The state security agents also briefly detained Jelousy Mawarire for taking pictures and chased away Shastry Njeru of the Zimbabwe Human Rights NGO Forum from the venue of the SADC Summit. Mawarire, who had his pictures deleted from his camera, was later released after the intervention of Namibian human rights lawyer Norman Tjombe.

Also targeted were Zimbabwe Lawyers for Human Rights (ZLHR) head, Irene Petras, Joy Mabenge from the Institute for a Democratic Alternative for Zimbabwe, Lloyd Kuveya of the Southern Africa Litigation Centre, and Makanatsa Makonese of the SADC Lawyers Association. The four were force-marched into the hotel’s parking area by two armed Namibian police who took them to the local Chief Inspector. They were then interrogated separately by Zimbabwe’s state security agents.
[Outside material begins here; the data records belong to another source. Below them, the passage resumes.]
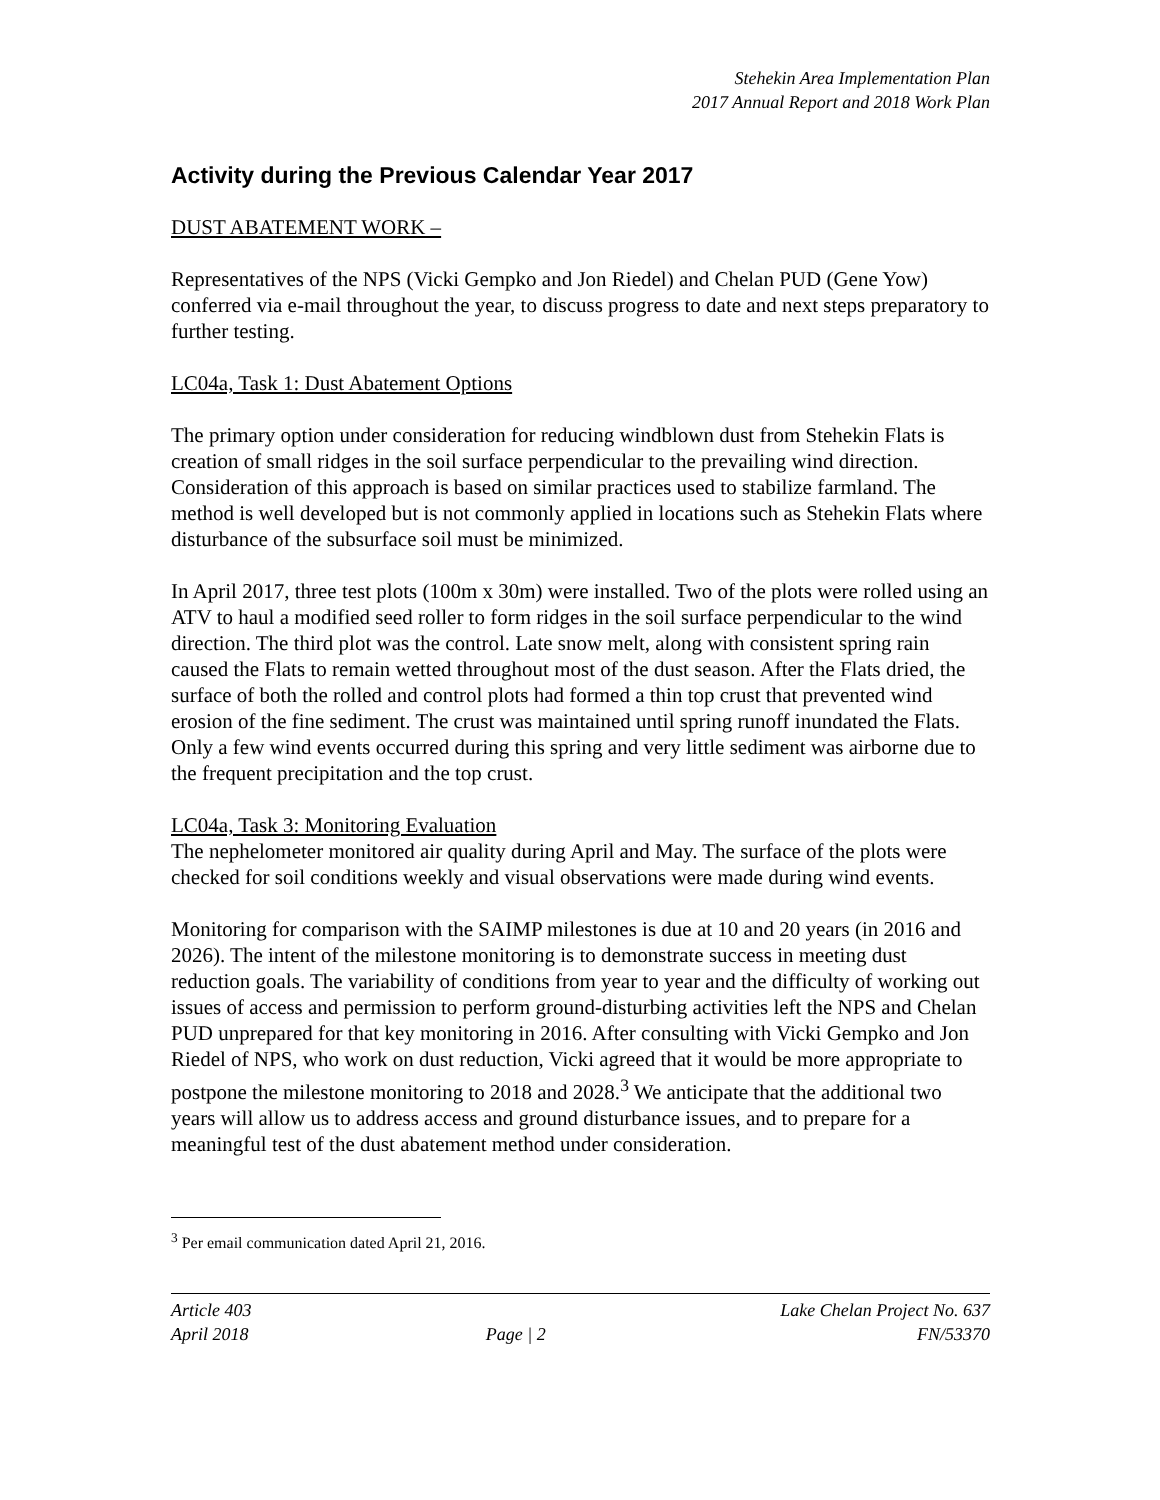Stehekin Area Implementation Plan
2017 Annual Report and 2018 Work Plan
Activity during the Previous Calendar Year 2017
DUST ABATEMENT WORK –
Representatives of the NPS (Vicki Gempko and Jon Riedel) and Chelan PUD (Gene Yow) conferred via e-mail throughout the year, to discuss progress to date and next steps preparatory to further testing.
LC04a, Task 1: Dust Abatement Options
The primary option under consideration for reducing windblown dust from Stehekin Flats is creation of small ridges in the soil surface perpendicular to the prevailing wind direction. Consideration of this approach is based on similar practices used to stabilize farmland. The method is well developed but is not commonly applied in locations such as Stehekin Flats where disturbance of the subsurface soil must be minimized.
In April 2017, three test plots (100m x 30m) were installed. Two of the plots were rolled using an ATV to haul a modified seed roller to form ridges in the soil surface perpendicular to the wind direction. The third plot was the control. Late snow melt, along with consistent spring rain caused the Flats to remain wetted throughout most of the dust season. After the Flats dried, the surface of both the rolled and control plots had formed a thin top crust that prevented wind erosion of the fine sediment. The crust was maintained until spring runoff inundated the Flats. Only a few wind events occurred during this spring and very little sediment was airborne due to the frequent precipitation and the top crust.
LC04a, Task 3: Monitoring Evaluation
The nephelometer monitored air quality during April and May. The surface of the plots were checked for soil conditions weekly and visual observations were made during wind events.
Monitoring for comparison with the SAIMP milestones is due at 10 and 20 years (in 2016 and 2026). The intent of the milestone monitoring is to demonstrate success in meeting dust reduction goals. The variability of conditions from year to year and the difficulty of working out issues of access and permission to perform ground-disturbing activities left the NPS and Chelan PUD unprepared for that key monitoring in 2016. After consulting with Vicki Gempko and Jon Riedel of NPS, who work on dust reduction, Vicki agreed that it would be more appropriate to postpone the milestone monitoring to 2018 and 2028.<sup>3</sup> We anticipate that the additional two years will allow us to address access and ground disturbance issues, and to prepare for a meaningful test of the dust abatement method under consideration.
<sup>3</sup> Per email communication dated April 21, 2016.
Article 403
April 2018
Page | 2 Lake Chelan Project No. 637
FN/53370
The Crisis Coalition’s Mavhinga told SW Radio Africa on Monday that the activists were only allowed to leave well after the SADC summit had ended on Friday night. He explained how Zimbabwe’s state security agents were directing Namibian police to individually target activists who were calling for real democratic change in Zimbabwe.

“We condemn, in the strongest possible terms the treatment of the activists at the Summit. Clearly Namibia is not committed to human rights, and they are putting their relationship with ZANU PF before the rights of SADC citizens,” Mavhinga said.

Meanwhile the ZLHR said it “strongly condemns this despicable conduct.”

“The actions of the state security agents highlights the need to urgently reform the security sector players as enunciated in the Global Political Agreement as they continue to be a law unto themselves even beyond the borders of Zimbabwe,” the group said in a statement.